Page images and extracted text
..............................

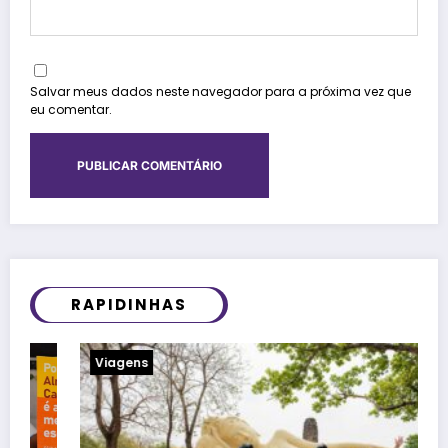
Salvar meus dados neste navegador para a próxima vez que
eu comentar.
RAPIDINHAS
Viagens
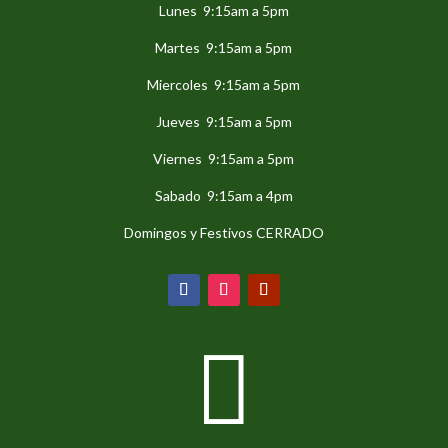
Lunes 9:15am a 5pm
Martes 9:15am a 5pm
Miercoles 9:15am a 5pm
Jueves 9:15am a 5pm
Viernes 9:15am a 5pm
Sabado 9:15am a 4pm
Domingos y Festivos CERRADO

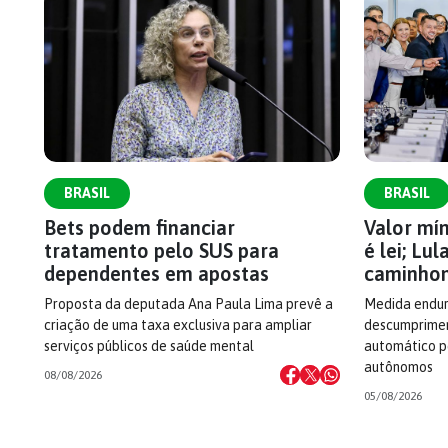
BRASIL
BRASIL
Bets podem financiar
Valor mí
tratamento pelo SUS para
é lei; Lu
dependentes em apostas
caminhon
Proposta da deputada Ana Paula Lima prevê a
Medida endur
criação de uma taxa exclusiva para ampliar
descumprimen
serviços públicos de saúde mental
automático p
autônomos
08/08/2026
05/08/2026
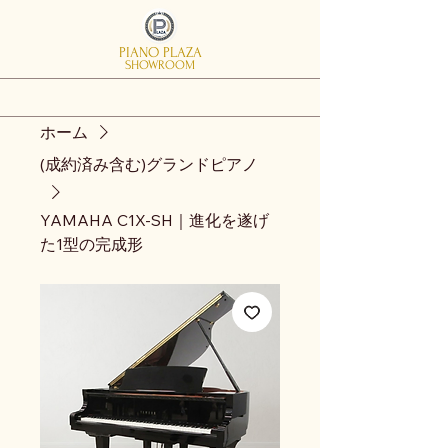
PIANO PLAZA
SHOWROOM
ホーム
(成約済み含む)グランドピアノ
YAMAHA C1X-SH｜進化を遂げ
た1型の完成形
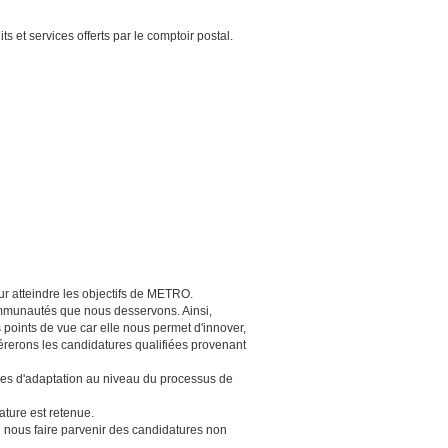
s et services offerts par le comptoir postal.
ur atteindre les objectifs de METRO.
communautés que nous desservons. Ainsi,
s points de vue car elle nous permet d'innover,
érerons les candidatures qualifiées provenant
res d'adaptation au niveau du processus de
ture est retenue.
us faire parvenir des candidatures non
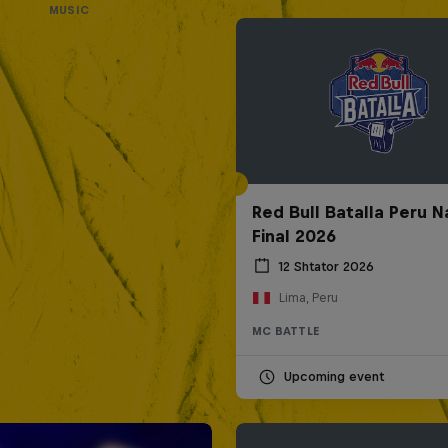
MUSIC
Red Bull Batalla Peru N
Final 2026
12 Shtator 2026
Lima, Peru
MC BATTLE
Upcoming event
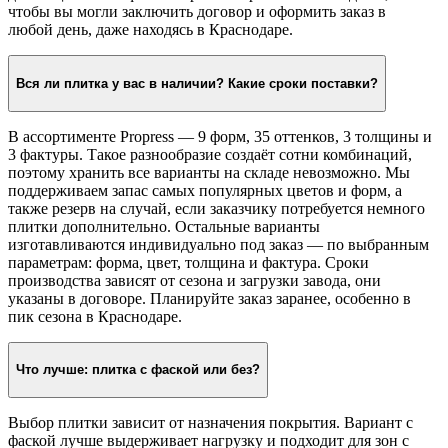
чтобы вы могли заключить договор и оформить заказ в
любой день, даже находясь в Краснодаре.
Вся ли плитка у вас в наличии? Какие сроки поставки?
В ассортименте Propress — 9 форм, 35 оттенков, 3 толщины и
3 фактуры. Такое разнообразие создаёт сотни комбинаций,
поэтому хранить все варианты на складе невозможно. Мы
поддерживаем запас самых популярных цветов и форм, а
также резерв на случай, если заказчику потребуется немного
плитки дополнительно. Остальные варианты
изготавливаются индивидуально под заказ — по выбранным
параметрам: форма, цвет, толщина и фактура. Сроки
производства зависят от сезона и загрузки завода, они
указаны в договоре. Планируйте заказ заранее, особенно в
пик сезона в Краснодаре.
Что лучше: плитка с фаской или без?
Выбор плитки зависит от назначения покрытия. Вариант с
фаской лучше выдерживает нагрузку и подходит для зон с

..............................

### Problem statement
The required reply is the count of lines in the entries above where the string "nous" appears, and nothing more.

### Response
2